In short, the joint venture results in higher returns to Fannie but lower returns to the joint-venture partner—a fact that community organizations can easily stomach. It also requires less capital on behalf of the “buyer” to get involved—another plus for entities that cannot compete with the cash reserves of financial entities rushing into this space.
Secondary benefits of joint ventures: Still a sale, but with some control
Joint ventures offer an additional benefit to Fannie Mae: They may be considered as sales. Practically, the Federal Housing Finance Agency’s role is to wind down Fannie Mae and Freddie Mac, making any transaction in which Fannie retains an interest in the underlying properties less palatable. In a joint venture, Fannie and its operations partner create a joint venture—a separate entity—and transfer the properties to that entity. Fannie is swapping its interest in the houses for a minority interest in the entity.

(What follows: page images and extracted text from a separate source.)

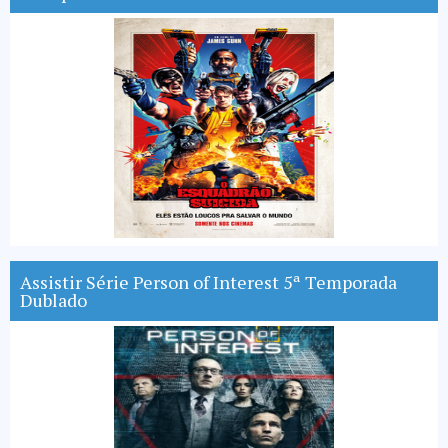
Assistir Série Person of Interest 5ª Temporada
Dublado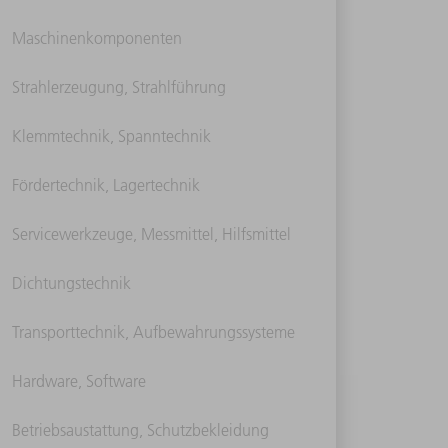
Maschinenkomponenten
Strahlerzeugung, Strahlführung
Klemmtechnik, Spanntechnik
Fördertechnik, Lagertechnik
Servicewerkzeuge, Messmittel, Hilfsmittel
Dichtungstechnik
Transporttechnik, Aufbewahrungssysteme
Hardware, Software
Betriebsaustattung, Schutzbekleidung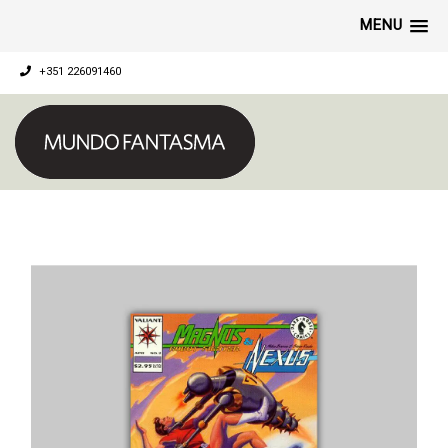
MENU
+351 226091460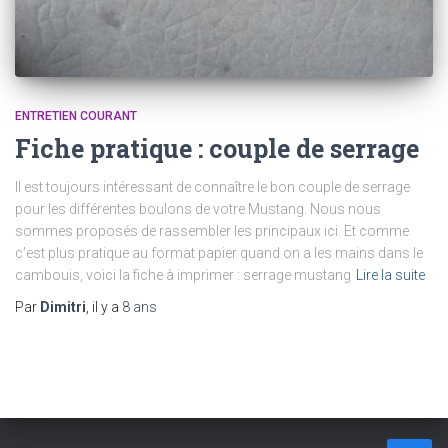
ENTRETIEN COURANT
Fiche pratique : couple de serrage
Il est toujours intéressant de connaître le bon couple de serrage
pour les différentes boulons de votre Mustang. Nous nous
sommes proposés de rassembler les principaux ici. Et comme
c’est plus pratique au format papier quand on a les mains dans le
cambouis, voici la fiche à imprimer : serrage mustang
Lire la suite
Par
Dimitri
, il y a
8 ans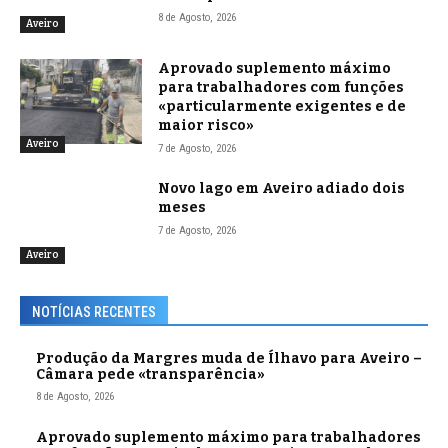
8 de Agosto, 2026
Aveiro
Aprovado suplemento máximo
para trabalhadores com funções
«particularmente exigentes e de
maior risco»
Aveiro
7 de Agosto, 2026
Novo lago em Aveiro adiado dois
meses
7 de Agosto, 2026
Aveiro
NOTÍCIAS RECENTES
Produção da Margres muda de Ílhavo para Aveiro –
Câmara pede «transparência»
8 de Agosto, 2026
Aprovado suplemento máximo para trabalhadores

The Federal Housing Administration did this in its Section 601 distressed note sales. This Department of Housing and Urban Development program permits the Federal Housing Administration to dispose of delinquent loans of the Federal Housing Administration by auctioning them into private-public joint ventures. Put simply, the agency determined that if it held a minority interest and did not control the assets in the resulting joint venture entity, it could consider the transfer a sale. Similarly, Fannie would not control the underlying assets except to set and monitor quality standards. It too may be able to consider these transfers a sale.
Even though the joint venture could be a sale for accounting purposes, it may still afford Fannie the “long tail” interest it needs to monitor whether landlords are holding up their end of the bargain. In an outright sale, Fannie would retain no interest in the properties, so its only recourse for a buyer’s noncompliance, such as failing to maintain habitable properties or to hold the underlying properties for rent, would be based on contract law. That is, Fannie would have to sue—a prospect that would take between months and years. If the property were sold to a third party in the meantime, it would only complicate matters.
A joint venture can be structured to require the approval of Fannie prior to the sale of any underlying properties within the Rehab-to-Rent program’s minimum holding period. That can prevent or more quickly nullify an impermissible sale.
For repeat offenders, the joint venture could even permit Fannie an option to take control of some or all of the joint venture’s assets. The majority interest would be canceled and all interest would vest in Fannie Mae once more, at which point it can dispose of the properties or take on a new joint venture partner.
Both joint ventures and bulk sales should exist
We recognize that joint ventures should not exclude outright sales of Fannie’s foreclosed-upon properties or that of other government-controlled housing entities’ foreclosed inventory. Rather, they should compete with sales as a “bid” for the properties, with the value of the bid being Fannie’s net present value on the transaction. We continue to believe this value should be adjusted to give credit to community groups and those committing to retrofitting properties, doing deeper property rehabilitation, and holding properties longer.
Beyond this, there is little difference between joint ventures and bulk sales. Assessment of properties’ quality, construction, geographic proximity, and price should be the same in both instances.
We believe joint ventures offer a competitive and sometimes superior choice to outright sales of Fannie’s foreclosed properties. They can do more for communities and return more to Fannie. And if Fannie really wants to test the viability of the Rehab-to-Rent program, we hope to see one or more joint ventures in the coming pilot.
Alon Cohen is a Consultant for the Center for American Progress on housing issues.